Reason does not seem to lead to a concept of God as creator of everything - that is a rather unusual idea among world religions - most religions seem to regard the universe as always having been there.

(Indeed there are some Christians, such as Mormons, who pretty much believe this.)

But the idea of a 'personal God' concerned with our individual salvation, comes only from divine revelation - communication with humanity from deity.

How to prove the validity of revelation?

Well the very first step is that there must be admitted to be at least the *possibility* of revelation - and that first step is where modern atheism falls.

Modern atheists deny the possibility of revelation, so any and every individual piece of evidence produced in support of revelation is known in advance to be wrong, hence explicable in other terms.

Debate cannot even be begun.

a Finn said...

I wrote: "the original energy sea"

- Strictly speaking, this theory talks about fluctuating quantum field, and there are no dimensions, no matter, no energy and no time (or perhaps there is small cyclical "time" fluctuating back and forth between some variating points) in the same sense than in our world. The idea is based on mathematical models, and the physicists don't understand concretely the nature of the field, if it exists at all. I use "energy sea" to describe and give a mental picture of restless field, whatever it is and why it is and why it is the way it is.

But, if modern scientists would tell about the original quantum sea to people who lived thousands of years ago, and they tried their best to comprehend it from their level of understanding of the world and things around them, and they then wrote it down, I think it would sound like the following:

2 And the earth was without form, and void; and darkness [was] upon the face of the deep. And the Spirit of God moved upon the face of the waters.

3 And God said, Let there be light: and there was light.

4 And God saw the light, that [it was] good: and God divided the light from the darkness.

Many physicists agree, e.g:

Frank Tipler (Professor of Mathematical Physics): "When I began my career as a cosmologist some twenty years ago, I was a convinced atheist. I never in my wildest dreams imagined that one day I would be writing a book purporting to show that the central claims of Judeo-Christian theology are in fact true, that these claims are straightforward deductions of the laws of physics as we now understand them. I have been forced into these conclusions by the inexorable logic of my own special branch of physics."

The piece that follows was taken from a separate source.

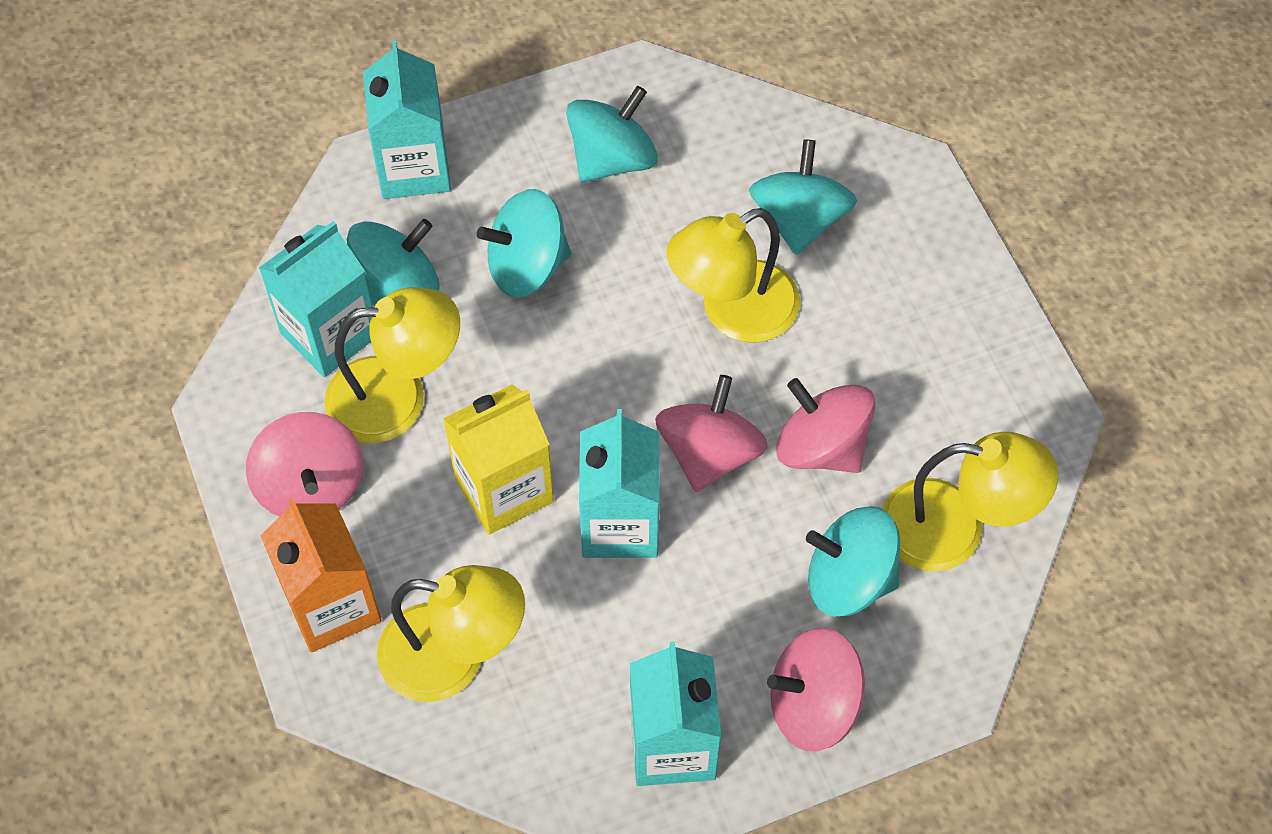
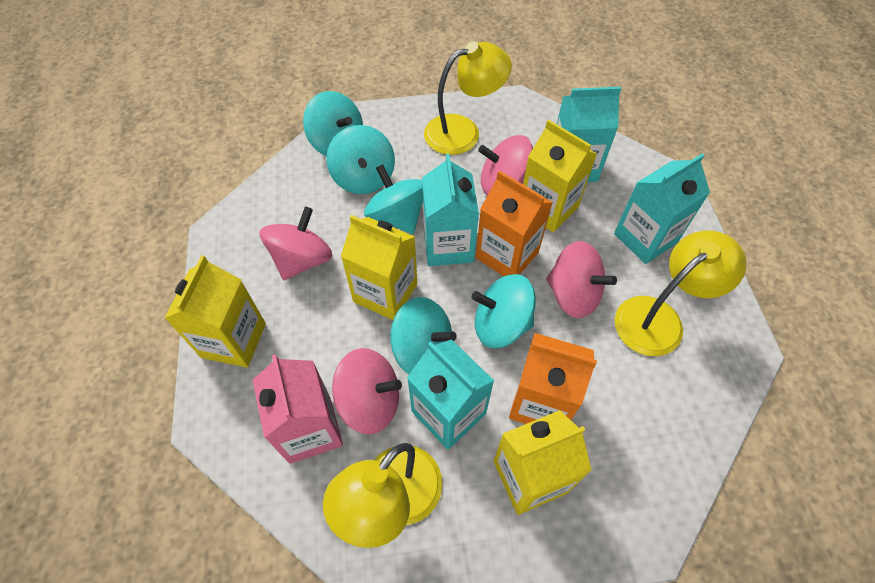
orange carton: 1 -> 2
pink carton: 0 -> 1
yellow carton: 1 -> 4
yellow lamp: 4 -> 3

Robert Jastrow (astronomer, physicist and cosmologist): "For the scientist who has lived by his faith in the power of reason, the story ends like a bad dream. He has scaled the mountains of ignorance; he is about to conquer the highest peak; as he pulls himself over the final rock, he is greeted by a band of theologians who have been sitting there for centuries."

a Finn said...

Addition:

So, we can ask; "Did someone tell that to the writers of Genesis?" and "Who told that to the writers of Genesis?"